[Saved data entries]
──────────

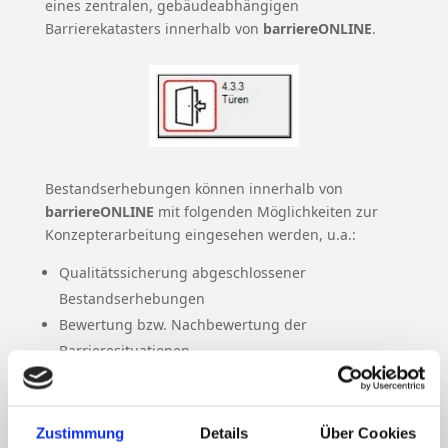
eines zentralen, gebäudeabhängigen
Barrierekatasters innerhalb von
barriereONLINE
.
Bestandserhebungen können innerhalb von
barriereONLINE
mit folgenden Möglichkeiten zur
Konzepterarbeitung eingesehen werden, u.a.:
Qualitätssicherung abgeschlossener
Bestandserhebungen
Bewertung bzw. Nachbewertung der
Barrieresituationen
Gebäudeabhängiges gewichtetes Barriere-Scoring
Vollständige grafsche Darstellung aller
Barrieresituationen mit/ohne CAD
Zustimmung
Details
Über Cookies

──────────

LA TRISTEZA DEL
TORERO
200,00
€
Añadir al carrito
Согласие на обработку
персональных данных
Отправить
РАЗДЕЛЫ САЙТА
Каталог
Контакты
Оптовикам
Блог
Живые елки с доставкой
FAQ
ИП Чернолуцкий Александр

──────────

▸ **Task**:
A verbatim transcription is needed of the lines above, starting at the line with "Живые елки с доставкой" and ending at the line with "ИП Чернолуцкий Александр", both included, and of nothing else.

▸ **Answer**:
Живые елки с доставкой
FAQ
ИП Чернолуцкий Александр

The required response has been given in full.